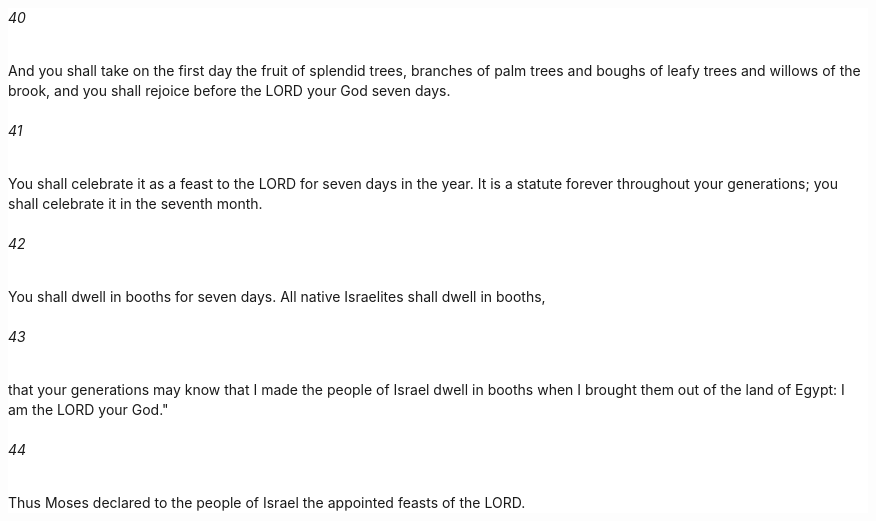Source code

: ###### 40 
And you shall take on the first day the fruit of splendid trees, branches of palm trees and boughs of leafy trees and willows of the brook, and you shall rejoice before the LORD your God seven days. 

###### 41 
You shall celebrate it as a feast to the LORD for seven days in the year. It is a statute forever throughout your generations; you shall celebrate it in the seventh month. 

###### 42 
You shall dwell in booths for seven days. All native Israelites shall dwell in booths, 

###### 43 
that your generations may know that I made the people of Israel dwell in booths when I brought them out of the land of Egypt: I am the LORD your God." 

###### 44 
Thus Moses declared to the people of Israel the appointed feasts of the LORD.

---

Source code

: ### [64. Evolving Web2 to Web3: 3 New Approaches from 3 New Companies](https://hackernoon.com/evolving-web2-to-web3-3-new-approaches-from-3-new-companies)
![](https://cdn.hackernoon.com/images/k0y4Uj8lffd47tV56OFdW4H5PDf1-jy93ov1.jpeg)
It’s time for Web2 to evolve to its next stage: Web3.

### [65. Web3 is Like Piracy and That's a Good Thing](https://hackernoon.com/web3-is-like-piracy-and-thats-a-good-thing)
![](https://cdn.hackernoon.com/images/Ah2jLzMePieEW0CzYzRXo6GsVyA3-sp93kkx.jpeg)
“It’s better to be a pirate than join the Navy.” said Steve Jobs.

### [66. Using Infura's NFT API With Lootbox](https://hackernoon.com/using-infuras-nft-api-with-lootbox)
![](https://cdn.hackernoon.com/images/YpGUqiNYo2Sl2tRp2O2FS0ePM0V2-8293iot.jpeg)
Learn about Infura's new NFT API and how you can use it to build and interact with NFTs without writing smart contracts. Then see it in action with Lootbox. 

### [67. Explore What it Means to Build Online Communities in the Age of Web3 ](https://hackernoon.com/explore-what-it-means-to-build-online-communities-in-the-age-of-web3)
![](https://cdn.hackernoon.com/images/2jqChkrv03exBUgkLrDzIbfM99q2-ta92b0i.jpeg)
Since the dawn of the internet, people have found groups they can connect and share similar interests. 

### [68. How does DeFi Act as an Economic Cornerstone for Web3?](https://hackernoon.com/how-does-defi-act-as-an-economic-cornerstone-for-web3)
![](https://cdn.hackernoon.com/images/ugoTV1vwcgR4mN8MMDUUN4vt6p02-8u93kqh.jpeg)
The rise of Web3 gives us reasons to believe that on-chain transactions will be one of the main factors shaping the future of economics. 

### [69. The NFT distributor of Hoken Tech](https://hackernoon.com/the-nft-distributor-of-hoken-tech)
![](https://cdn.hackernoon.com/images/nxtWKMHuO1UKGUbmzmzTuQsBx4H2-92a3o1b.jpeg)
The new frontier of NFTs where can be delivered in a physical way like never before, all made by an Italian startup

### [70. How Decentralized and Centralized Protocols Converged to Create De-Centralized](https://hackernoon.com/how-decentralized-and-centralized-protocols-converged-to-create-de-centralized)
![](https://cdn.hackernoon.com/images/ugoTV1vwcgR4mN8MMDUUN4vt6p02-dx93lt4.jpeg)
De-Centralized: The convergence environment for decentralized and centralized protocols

- Exercise directions -
Pull every line with the string "generations" out of the material.

- Exercise result -
You shall celebrate it as a feast to the LORD for seven days in the year. It is a statute forever throughout your generations; you shall celebrate it in the seventh month. 
that your generations may know that I made the people of Israel dwell in booths when I brought them out of the land of Egypt: I am the LORD your God." 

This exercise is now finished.